Fernando dio un gran suspiro y fijó sus aterrados ojos en el obispo.
Este se sentó. Puesto en pie, Calomarde dijo que su emoción al ver en
aquel estado al mejor de los reyes, y al mejor de los padres, y al
mejor de los esposos, y al mejor de los hombres, no le permitía hablar
con serenidad; dijo que se veía en la durísima precisión de no ocultar
a su amado soberano la verdad de lo que ocurría; que había tanteado
el ejército, y todo el ejército se pronunciaría por don Carlos si no
se modificaba en favor de este la Pragmática sanción del 29 de marzo
de 1830; que los voluntarios realistas, sin excepción de uno solo,
proclamaban ya abiertamente como rey de derecho divino al mismo señor
don Carlos, y que para evitar una lucha inútil y el derramamiento de
sangre, convenía a los intereses del reino...

El infame hacía tales pucheros que no pudo continuar la frase. Sintiose
que el cuerpo dolorido del rey se estremecía en su cama o potro de
angustia. Oyose luego la voz moribunda, que dijo entre dos lamentos:

—-Cúmplase la voluntad de Dios.

El confesor silbó en su oído palabras no entendidas por los demás, y
entonces la reina Cristina, sin mirar a las tres sombras, volviendo su
rostro al rey y haciendo un heroico esfuerzo para no dar a conocer su
dolor, pronunció estas palabras:

—Que España sea feliz, que en España haya paz.

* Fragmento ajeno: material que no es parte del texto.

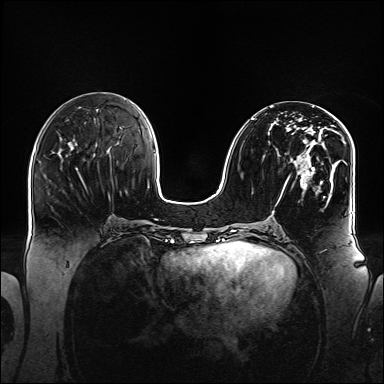
Breast MRI (dynamic contrast-enhanced), one axial slice. Position 62 of 160 along the scan axis. Dynamic contrast-enhanced series, time point 2 of 6 at this slice position (early post-contrast). 1.5 T. TE 2.3 ms, TR 5.2 ms. 384 × 384 image matrix, field of view 360 × 360 mm. Female patient.
Annotated regions visible in this slice (semi-automatically segmented with operator editing):
- enhancing-tissue mask used for the functional tumour volume (all voxels passing the contrast-enhancement thresholds inside the analysis volume; usually the tumour): bounding box <252,111,348,198> (left, top, right, bottom; pixels)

El rey exhaló un gran suspiro mirando al techo, y después dijo algo que
pareció el mugido de un león enfermo. La reina tomó su pañuelo, y sin
decir nada, dejando correr libremente sus lágrimas, limpió el sudor
abundante que bañaba la frente del rey.

Siguió a esto un discursillo del conde de la Alcudia confirmando el
dictamen de los otros dos apostólicos. Aquel famoso triunvirato traía
la comedia bien aprendida, y en el cuarto de don Carlos se habían
estudiado antes detenidamente los discursos, pesando cada palabra.
El confesor dijo también en voz alta su opinión, asegurando bajo su
palabra que el Altísimo estaba en un todo conforme con lo expuesto por
los señores allí presentes. ¡Y se quedó tan satisfecho después de este
mensaje...!

Fernando pareció llamar a sí todas sus fuerzas. Claramente dijo:

—¿En qué forma se ha de hacer?

No vacilaron los apostólicos en la contestación, pues para todo estaban
prevenidos. Calomarde, fingiendo que se le ocurría en aquel mismo
instante, propuso que el rey otorgase un codicilo-decreto derogando la
Pragmática sanción del 30, y revocando las disposiciones testamentarias
en la parte referente a la regencia y a la sucesión de la corona.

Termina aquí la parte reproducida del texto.